Ed Balls too got it right on petrol duty. This saw the Tories cancel the expected hike the very same day Ed’s article appeared in the national press. “But the price of crude is down.” Argued John Humphreys on BBC Radio’s Today programme. Ed quickly reassured him that it may be down in the last month, but the price isn’t trickling down to the forecourts quick enough. To ordinary people, the price is still way too high, increasing the duty will make matters worse both for households and struggling industry. It might seem a long time ago we paid less than a £1 per litre but recently it got to nearly half that again.

My point is that Labour is at its best when it represents the ordinary lives of working people. The Shadow Cabinet is delivering on this.
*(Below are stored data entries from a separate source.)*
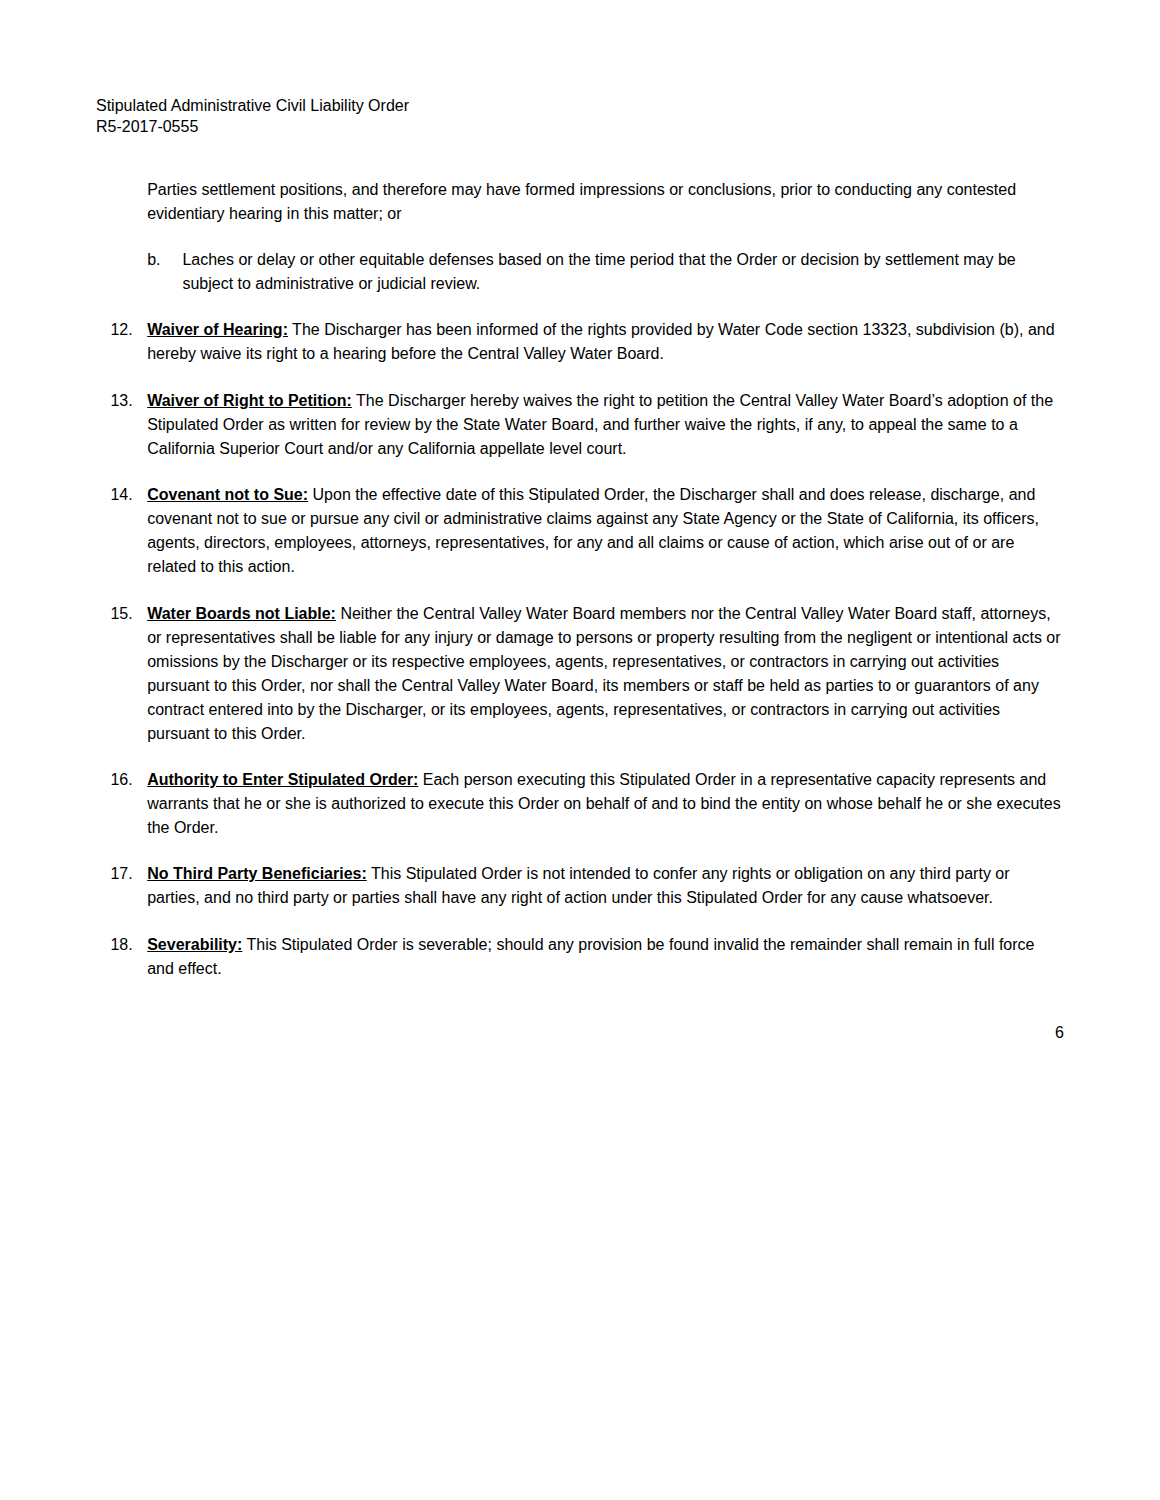Stipulated Administrative Civil Liability Order
R5-2017-0555
Parties settlement positions, and therefore may have formed impressions or conclusions, prior to conducting any contested evidentiary hearing in this matter; or
b. Laches or delay or other equitable defenses based on the time period that the Order or decision by settlement may be subject to administrative or judicial review.
12. Waiver of Hearing: The Discharger has been informed of the rights provided by Water Code section 13323, subdivision (b), and hereby waive its right to a hearing before the Central Valley Water Board.
13. Waiver of Right to Petition: The Discharger hereby waives the right to petition the Central Valley Water Board’s adoption of the Stipulated Order as written for review by the State Water Board, and further waive the rights, if any, to appeal the same to a California Superior Court and/or any California appellate level court.
14. Covenant not to Sue: Upon the effective date of this Stipulated Order, the Discharger shall and does release, discharge, and covenant not to sue or pursue any civil or administrative claims against any State Agency or the State of California, its officers, agents, directors, employees, attorneys, representatives, for any and all claims or cause of action, which arise out of or are related to this action.
15. Water Boards not Liable: Neither the Central Valley Water Board members nor the Central Valley Water Board staff, attorneys, or representatives shall be liable for any injury or damage to persons or property resulting from the negligent or intentional acts or omissions by the Discharger or its respective employees, agents, representatives, or contractors in carrying out activities pursuant to this Order, nor shall the Central Valley Water Board, its members or staff be held as parties to or guarantors of any contract entered into by the Discharger, or its employees, agents, representatives, or contractors in carrying out activities pursuant to this Order.
16. Authority to Enter Stipulated Order: Each person executing this Stipulated Order in a representative capacity represents and warrants that he or she is authorized to execute this Order on behalf of and to bind the entity on whose behalf he or she executes the Order.
17. No Third Party Beneficiaries: This Stipulated Order is not intended to confer any rights or obligation on any third party or parties, and no third party or parties shall have any right of action under this Stipulated Order for any cause whatsoever.
18. Severability: This Stipulated Order is severable; should any provision be found invalid the remainder shall remain in full force and effect.
6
As long as Ed himself steers clear of pasties, we’re doing alright.

Our task, to all on the left, is to build confidence in this “post-New Labour” Labour so we can halt a Tory stronghold nationally and locally.

There is much to be done. It is up to us to move the national story away from the legacy of Blair and Brown and onto the party that truly reflects ordinary working people. This is the Party with the only viable chance of reversing the health bill, halting the attack on ordinary livelihoods, stopping the sell-off of our Forests and building against the kind of unfettered profiteering  Conservatism is ideologically grounded upon.